2014年12月10日

火事になっても保険金が出ない保険とは・・・?

通常、家が火事になったら保険金が出て、そのお金で修復できると考えますよね?
ところが、火事になっても保険金が出ない場合があるんです。地震や戦争などで家屋が消失や破損または倒壊しても保険金は出ないのです。とりあえず戦争はそうそうないものとして除外するとして、地震はいつ起こってもおかしくない今日この頃です。なんといっても地震大国ニッポンですから。

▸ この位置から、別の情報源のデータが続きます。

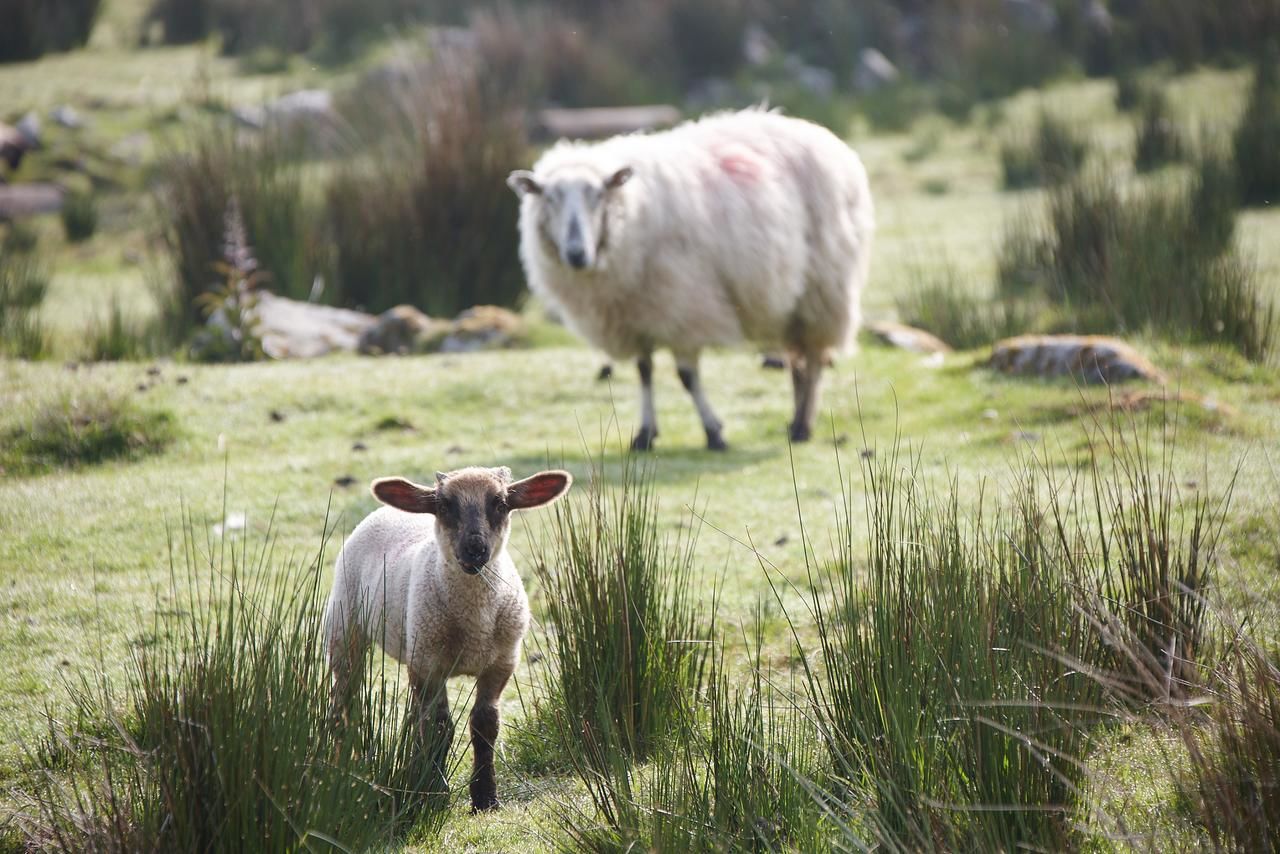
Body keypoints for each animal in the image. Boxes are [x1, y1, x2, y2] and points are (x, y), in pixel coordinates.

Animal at [322, 463, 573, 814]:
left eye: (500, 503)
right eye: (444, 505)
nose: (475, 549)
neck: (474, 621)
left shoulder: (501, 663)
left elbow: (485, 724)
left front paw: (485, 798)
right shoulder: (429, 665)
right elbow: (439, 727)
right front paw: (436, 795)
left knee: (411, 714)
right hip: (346, 627)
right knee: (345, 702)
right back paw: (346, 762)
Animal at [504, 107, 875, 450]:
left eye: (598, 195)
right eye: (549, 198)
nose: (576, 254)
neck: (629, 216)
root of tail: (822, 135)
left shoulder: (681, 307)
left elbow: (686, 377)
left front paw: (713, 432)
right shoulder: (637, 313)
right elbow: (644, 372)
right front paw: (645, 434)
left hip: (824, 289)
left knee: (813, 359)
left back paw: (801, 427)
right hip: (792, 305)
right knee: (797, 361)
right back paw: (796, 420)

地震による家事や家屋の損壊に対応しているのが、火災保険に付帯して契約する「地震保険」です。契約書をよくみると、契約印のほかに地震保険に加入しないことを確認するはんこを押す欄があります。つまり地震による火災で家屋が焼失した場合に保険が適用にならないことを知らなかった、というトラブルがないように厳重に確認されているのです。かつての阪神大震災などでは、昔から地震の少ない地域のために「地震保険」に加入していない家屋がかなりあり、消失したり倒壊しても保険金がもらえない例がたくさんあったそうです。「転ばぬ先の杖」とはよく言ったもので、こういうときに使う言葉でしょう。

保険の契約方式にはいろいろあり、保険金の計算で「再調達価格」か「時価」かということがあります。全焼の場合は満額出ますが、半焼の場合は契約の内容によって金額が変わってくるのです。

火災保険には「建物」と「家財」とがあり、住宅金融公庫を使っている場合は、「建物」担保の火災保険に質権が設定されているので、全焼になった場合は保険金で借金返済できますが、その保険金額が建物の価値に見合っているかどうかは別なのです。つまり、借金は2000万円、建築費は4000万円とすると、2000万円分の火災保険は強制的に契約になりますが、同じ建物に別契約で火災保険はかけられないので、建築費との差額の2000万円分はどこからも出てこないということになります。逃げ道としては、「家財」はかけられるので、限度額いっぱいかけるという方法があります。家族構成や人数での目安はありますが、できるだけ高く設定すれば差額を減らすことができます。

「燃えても保険があるから大丈夫」という考えは危険です。寝ているときに火災があったとして、逃げ遅れそうなとき保険が助けてくれるわけではないのですから。建物自体燃えにくい構造にすべきではあるのです。